Хорошо, что мне не надо было выбрасывать неудавшиеся работы. Просто весь процесс начинался заново — опять все в порошок, добавить немного сиропа, и снова к валикам. Иначе завещанных миндаля, сахара и сиропа мне хватило бы ненадолго. Особенно учитывая мое рвение. Помощниками в работе у меня были два немецких и один русский учебники. Без них я поначалу бы не справился; со словарем я переводил учебники по технологии на эстонский и набело переписывал своим красивым полукаллиграфическим почерком. Сейчас они уже слегка устарели, в противном случае я бы уже издал их.
Местом для работы в те далекие годы я выбрал пристройку к нашему хлеву, где моя благословенная, уже давно покойная бабушка варила картошку для свиней. Да, я работал рядом со свиньями, со свиньями, которые на сладкие запахи, исходящие из моей лаборатории, или заводика, или, можно смело сказать, из моего храма, реагировали возбужденным похрюкиваньем и воздевали к небу свои грязные пятачки — и верно, гамма ароматов моих творений очень уж сильно отличалась от вареной картошки!
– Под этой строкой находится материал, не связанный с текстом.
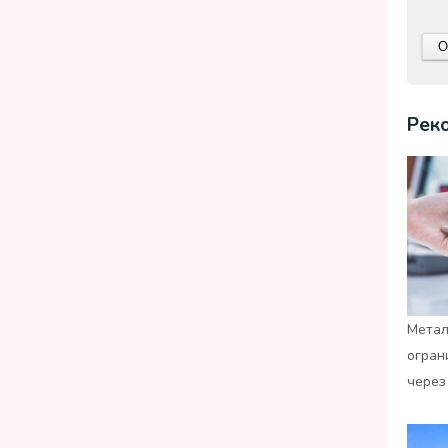
Рек
Метал
огран
через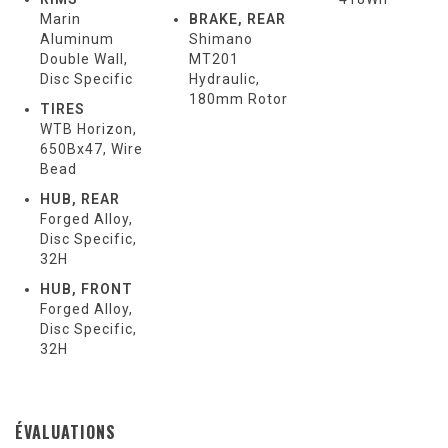
Marin
BRAKE, REAR
Aluminum
Shimano
Double Wall,
MT201
Disc Specific
Hydraulic,
180mm Rotor
TIRES
WTB Horizon,
650Bx47, Wire
Bead
HUB, REAR
Forged Alloy,
Disc Specific,
32H
HUB, FRONT
Forged Alloy,
Disc Specific,
32H
ÉVALUATIONS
Им, которые видели меня за работой, я, очевидно, являл собой довольно любопытное зрелище; я наверняка был похож на молодого вдохновенного алхимика, посвятившего себя изучению тайных, эзотерических учений, который неустанно трудится в поте лица своего, даже по ночам; за окном полная луна — небесный фонарь, в бледном свете которого время от времени мелькают призрачные летучие мыши, их в наших краях было много; вокруг меня котлы и котелки, барабаны, весы, тигли, колбы, ложки; стоит в мастерской и маленький чистенький столик для книг, словарей и общих тетрадей, покрытый белоснежной скатерочкой. Столик, за которым я записываю свои заметки. (Самая толстая тетрадь — большого формата, с коленкоровым переплетом — носила, между прочим, увеселительно-ласкательное название: МОЙ ВАХТЕННЫЙ ЖУРНАЛ.) Можете быть уверены: если б кто-то захотел подглядеть, я бы его и не заметил — настолько безраздельно я отдавался искусству.
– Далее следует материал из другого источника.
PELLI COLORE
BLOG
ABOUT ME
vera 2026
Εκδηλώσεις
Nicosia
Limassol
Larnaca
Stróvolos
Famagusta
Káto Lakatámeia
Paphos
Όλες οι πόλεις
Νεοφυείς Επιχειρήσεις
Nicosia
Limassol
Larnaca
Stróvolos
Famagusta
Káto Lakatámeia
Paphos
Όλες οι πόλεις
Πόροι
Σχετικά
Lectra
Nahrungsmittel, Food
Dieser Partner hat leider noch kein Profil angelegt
А иногда ночью я выходил из своей марципановой мастерской, садился на скамейку под старым кленом и смотрел на звезды. И невольно мне приходило на ум, до чего не похожи мир обычного селянина и мой. То, что я испытывал при этом, не было чувством превосходства, скорее, грустным чувством одиночества: наши мысли так же далеки друг от друга, как небо от земли. Селянин возит навоз, беспокоится об урожае, я забочусь о том, чтобы марципан не пожелтел, тогда я никак не смогу придать своей Белоснежке тот неземной, далекий от телесного матово-белесый тон, который так характерен для мадонн Фра Анжелико.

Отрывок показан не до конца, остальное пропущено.